──────── Source document ────────

2. "Neutral", in the above table, means that we either don't have a
firm opinion or that we think risk and reward are roughly in balance with respect to the timeframe in question.
3. Long-term views are determined almost completely by fundamentals,
intermediate-term views by
fundamentals, sentiment and technicals, and short-term views by sentiment and
technicals.
The Fed strikes again
The Federal Reserve, the central planning
agency responsible for manipulating US money supply and interest rates, issued
its latest strategy statement last Wednesday. There were no surprises, but the
following excerpt is worth highlighting:
"If the outlook for the labor market does not improve substantially, the
Committee will continue its purchases of agency mortgage-backed securities,
undertake additional asset purchases, and employ its other policy tools as
appropriate until such improvement is achieved in a context of price stability."
The Fed is rowing in the wrong direction, because by purchasing assets with
money created out of nothing it is placing obstacles in the way of a genuine
recovery. This means that the harder it rows, the less likely the economy will
get to the point where it is making strong real (sustainable) progress. Be that
as it may, by repeating the above sentence the Fed has re-confirmed that it will
row even harder if it doesn't perceive a return to strength.
Whereas last week's FOMC statement was almost an exact copy of the preceding
one, there's a good chance that the next statement, which will be published on
12th December, will contain some significant changes. This is because the Fed's
"Operation Twist" (selling short-dated Treasury securities and using the
proceeds to purchase long-dated securities) is scheduled to conclude at the end
of this year and probably can't be extended due to a lack of short-dated
securities. That is, one string of the Fed's 'policy accommodation bow' will
soon be no more. The question is: will the Fed find a new string to replace the
one that can no longer be used? The answer is: probably, but we should know for
sure on 12th December.
Monetary Inflation Update
Here are short notes on what's happening to
monetary inflation rates in the euro-zone and Australia.
The year-over-year (YOY) rate of growth in euro True Money Supply (TMS) moved a
little higher in September, building on its upward trend. The probability of the
euro-zone experiencing genuine deflation was never high, but it is now low and
getting lower by the month. At the same time, the probability of a new European
investment bubble is rising. The German property market is a candidate for the
next bubble.

The large swings in Australia's YOY TMS growth rate evident on the following
chart are mostly due to changes in the rate at which the commercial banks make
new loans. Unlike the central bank in the US, the Reserve Bank of Australia
hasn't done much in the way of direct money creation. It doesn't need to do
anything yet, because the activities of the commercial banks are keeping the
money supply growing at 5%-8%.
Australia had a very high monetary inflation rate during 2006-2008 and is
undoubtedly still feeling the effects of this inflation (it takes a few years
for the full effects of a money-supply surge to ripple through the economy).

────────

Can you extend the commentary on Fed policy and monetary inflation, starting right after its final sentence? The data after this commentary is separate material and has no connection to it.

──────── Data provided ────────

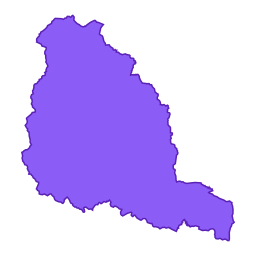 Ban Ta Khun, Surat Thani, Thailand
{"feature_id": "78962969B58743174421215", "entity_name": "Ban Ta Khun", "entity_type": "district", "adm_level": 2, "iso_a3": "THA", "parent_name": "Thailand", "parent_adm1": "Surat Thani", "projection": "albers", "projection_center": [98.73, 9.118], "detail": "fine", "context": "isolated", "style": "filled", "palette": "violet", "viewbox_px": 256, "rotation_deg": 0, "n_neighbors": 0, "source": "geoboundaries", "source_scale": "gbopen_adm2", "svg_char_len": 5776}
<svg xmlns="http://www.w3.org/2000/svg" viewBox="0 0 256 256"><path d="M103.4,24.5L97.7,22.2L96.6,22.3L95.5,20.6L94.4,20.4L90.4,22.4L86.9,24.9L85.6,26.4L85.0,26.0L84.7,26.4L83.0,26.9L80.4,25.8L79.4,24.7L77.2,23.7L74.3,20.8L73.9,20.2L74.1,17.0L72.8,15.4L72.0,15.8L70.9,17.2L70.2,17.2L69.3,16.4L67.3,16.4L66.2,18.1L65.0,18.1L63.3,19.4L61.7,18.7L55.2,18.4L54.0,19.5L53.6,20.3L52.0,21.4L51.4,23.5L47.6,25.6L47.0,27.1L45.6,28.7L42.5,31.2L40.8,32.1L40.4,33.7L39.2,34.1L39.4,36.0L37.8,37.3L36.7,38.9L36.6,40.2L37.0,41.1L36.6,42.0L41.1,44.1L42.1,46.2L43.8,46.5L46.2,47.5L46.2,49.3L44.9,51.4L44.8,53.8L45.7,55.2L45.7,57.9L46.2,59.5L46.2,61.3L45.8,61.9L47.6,65.1L47.8,66.6L47.0,67.4L46.1,69.6L46.0,70.8L46.4,71.4L44.7,72.5L45.4,73.7L45.0,75.2L44.3,75.6L42.8,75.7L41.7,76.9L41.8,78.5L39.2,79.5L39.4,80.7L38.2,81.5L36.8,83.6L35.1,83.9L34.0,85.1L33.8,87.9L33.3,89.7L32.6,90.9L32.7,92.1L33.3,93.7L31.6,94.7L30.8,96.8L31.1,98.5L31.9,99.1L32.2,101.4L32.0,102.5L31.5,103.2L31.5,104.3L32.4,105.5L32.5,107.0L35.2,109.5L35.3,111.8L35.0,112.1L32.2,112.5L31.4,114.0L26.6,118.1L26.5,118.8L27.1,120.2L27.3,122.1L26.8,123.5L25.2,125.4L26.7,128.0L27.6,128.8L27.3,130.5L28.5,132.0L29.1,132.2L29.2,135.9L30.2,140.0L30.1,142.4L31.4,144.8L30.0,146.2L29.5,147.7L27.4,149.7L25.6,149.8L23.7,151.0L23.4,151.7L22.1,152.1L21.8,152.5L22.4,154.4L22.6,156.3L22.1,158.0L22.8,161.2L23.9,162.5L24.8,164.7L26.6,165.2L27.3,166.1L27.7,167.7L27.3,168.8L28.0,169.8L28.1,170.7L29.3,172.0L28.8,174.1L30.9,174.1L31.4,175.1L32.5,176.0L33.3,177.9L34.6,178.5L36.3,181.5L38.6,182.3L38.7,183.5L36.4,188.9L37.2,189.5L37.4,190.3L39.2,191.3L39.2,193.9L40.3,194.4L42.5,194.7L44.4,194.0L47.5,195.7L49.7,194.1L50.9,193.8L52.7,196.0L53.9,196.9L54.6,199.2L55.5,200.4L58.4,201.7L60.9,202.1L62.4,203.3L63.0,203.3L64.0,201.9L64.5,199.2L65.5,198.9L66.5,197.5L67.2,197.1L69.2,199.5L70.7,203.0L72.6,203.9L72.7,205.1L73.1,205.7L74.9,207.1L75.9,206.9L77.0,208.0L78.6,208.1L79.7,209.2L80.9,209.3L82.2,210.1L83.1,212.0L83.6,212.2L84.1,212.2L84.6,211.6L84.4,210.0L83.6,208.1L84.2,207.4L85.8,207.1L88.9,209.3L90.9,208.9L92.6,210.1L92.8,208.4L95.3,205.0L96.0,204.6L97.8,204.7L98.8,202.8L99.7,202.5L100.8,203.6L101.6,203.5L103.8,201.6L106.0,202.2L107.0,201.1L107.7,201.6L109.5,200.1L111.0,202.3L110.2,204.1L111.1,206.3L113.5,207.2L114.5,206.2L115.4,206.1L118.0,207.5L119.3,208.9L121.8,209.4L120.6,212.1L120.7,213.9L121.3,215.0L122.4,215.7L122.7,215.9L127.6,213.2L131.1,212.2L131.8,212.9L131.2,215.1L132.4,216.5L132.9,216.5L134.1,215.2L135.0,215.3L137.1,218.1L140.5,220.1L141.5,220.0L142.9,218.7L144.5,218.5L145.5,218.8L146.6,220.3L147.4,222.5L150.6,223.6L151.9,223.4L152.9,226.1L153.9,226.8L155.7,226.7L158.6,227.5L159.6,228.7L160.0,228.8L162.5,227.4L163.8,227.5L164.5,227.2L166.1,228.1L168.7,227.4L169.6,228.1L170.4,228.0L171.0,228.9L176.3,231.4L177.6,228.4L178.3,228.2L177.8,227.7L178.7,227.0L178.8,225.7L179.5,225.1L180.6,224.9L180.9,224.4L181.5,224.5L181.5,223.9L181.9,223.8L182.1,223.1L182.0,222.0L182.6,221.9L182.3,221.5L183.8,219.8L184.2,220.0L184.2,219.4L184.3,219.8L184.6,219.6L184.8,220.8L185.5,221.0L185.5,222.0L185.9,222.0L185.8,222.4L186.1,222.3L185.9,222.7L186.3,222.6L186.0,223.1L186.2,224.0L186.7,224.7L187.1,224.3L187.0,225.1L187.7,224.8L187.8,225.4L188.2,225.1L188.5,225.5L189.4,225.6L189.3,226.2L190.2,226.9L191.8,226.2L193.8,226.4L195.4,225.7L199.1,226.8L198.8,229.0L202.5,230.5L205.3,230.2L208.3,230.7L209.0,230.3L209.5,229.5L211.5,228.9L212.3,228.8L213.8,229.3L214.7,230.5L214.9,231.6L215.0,233.2L214.6,234.6L215.0,235.3L215.0,237.2L216.1,238.7L218.3,238.9L219.9,238.3L222.5,239.8L225.3,239.0L227.8,240.6L228.9,240.6L229.4,239.1L229.3,232.3L230.4,227.8L231.5,226.0L231.9,223.9L233.4,223.1L234.2,222.2L233.2,220.7L232.1,215.6L232.9,213.8L233.0,209.4L232.5,205.9L231.8,204.0L231.9,202.5L230.1,201.7L229.7,201.0L227.0,201.6L226.0,201.5L223.9,200.1L219.4,198.4L216.9,196.7L213.9,195.7L212.3,194.0L210.0,193.4L208.7,192.6L209.2,192.1L212.7,190.7L212.2,190.0L212.3,189.1L210.2,188.8L209.9,187.8L208.9,187.9L208.9,187.3L208.1,188.1L207.6,187.1L205.4,186.5L205.0,185.6L203.4,185.6L202.8,184.6L201.5,184.3L201.0,182.9L195.0,182.5L186.7,183.4L184.3,182.8L183.0,181.8L181.8,182.0L180.1,181.2L178.8,181.2L176.8,182.0L176.6,181.3L176.1,180.8L175.8,175.9L174.9,173.8L174.7,172.4L175.2,170.0L174.7,169.4L173.9,169.1L173.2,167.8L173.2,166.0L173.4,165.0L175.3,163.7L176.5,155.3L177.5,154.2L177.9,152.9L177.5,152.1L177.4,150.6L176.7,149.5L176.7,148.6L175.2,147.4L174.8,146.5L174.8,145.2L174.0,144.5L171.4,143.8L170.8,143.0L170.4,139.5L171.2,138.5L170.6,135.9L171.0,135.4L172.2,134.9L172.4,133.4L172.3,133.0L170.5,132.8L170.5,127.8L169.8,126.5L169.0,126.0L167.9,124.5L168.0,122.9L167.7,121.6L168.1,120.6L167.7,119.0L169.0,117.7L170.0,114.1L169.6,112.9L167.9,112.5L167.3,111.9L167.7,110.2L167.3,109.5L168.8,108.1L168.2,107.3L168.1,105.6L167.3,105.2L165.8,106.0L164.1,104.6L162.7,104.8L162.1,105.3L161.5,104.7L160.3,104.6L160.5,103.2L160.0,101.5L159.1,100.3L157.3,99.2L157.3,97.3L158.1,95.8L158.1,94.1L156.4,93.2L156.0,92.6L155.0,92.0L154.5,89.0L152.3,86.7L151.6,84.7L150.1,84.8L149.1,83.6L147.7,83.6L146.8,83.9L146.1,83.5L142.3,83.1L140.4,80.2L139.3,77.5L139.3,76.3L138.1,74.5L137.2,74.4L136.7,74.9L135.9,74.4L135.0,75.1L134.0,74.5L133.5,74.9L131.7,74.7L130.6,75.1L130.8,73.6L131.7,71.9L131.4,71.0L132.0,70.6L132.2,69.2L133.2,67.4L133.0,67.0L133.4,64.8L134.7,63.7L135.1,63.7L134.9,63.0L135.6,62.8L135.2,62.5L135.5,61.7L135.0,60.7L133.8,60.6L133.9,59.1L133.5,58.4L131.1,58.1L130.5,57.8L129.9,56.9L130.0,55.6L129.5,55.1L127.2,54.7L125.3,53.9L122.0,54.7L121.0,54.0L120.0,53.9L118.5,52.3L116.3,52.1L116.7,50.3L116.0,50.4L115.1,49.6L114.8,50.1L113.5,50.0L112.9,49.2L113.0,48.4L110.2,46.5L109.2,44.8L105.6,45.1L105.3,43.3L103.9,41.4L102.8,36.9L102.0,35.7L99.8,34.5L99.4,33.9L100.8,27.8L103.4,24.5Z" fill="#8b5cf6" stroke="#5b21b6" stroke-width="1.5"/></svg>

────────

● **Response to this task**
Adding more money at the rate of 5%-8% per year is only going to worsen the
inflation problem.
The Stock
Market
Apple and the Miners
The first of the following daily charts shows the performance of Apple (AAPL)
over the past two years. The second chart shows the performance of the
Diversified Metals and Mining Index (SPTMN) over the same period. An inverse
relationship is evident, in that while AAPL has made a sequence of rising tops
SPTMN has made a sequence of declining tops. To put it another way, over the
past 18 months stock market participants have increasingly favoured AAPL at the
expense of the mining sector.


Is a reversal in the works, with investor interest beginning to shift away from
AAPL and towards the mining sector?
It's too soon to tell. It's possible, for example, that the mining sector has
led to the downside and that tech favourites such as AAPL are about to join the
long-term decline. The possibility that we favour is that diversified mining
stocks will rally into early next year within the context of a long-term
downward trend, regardless of what happens to AAPL. (Note: The gold mining
sector is fundamentally very different from, and must therefore be analysed
separately from, the diversified mining sector).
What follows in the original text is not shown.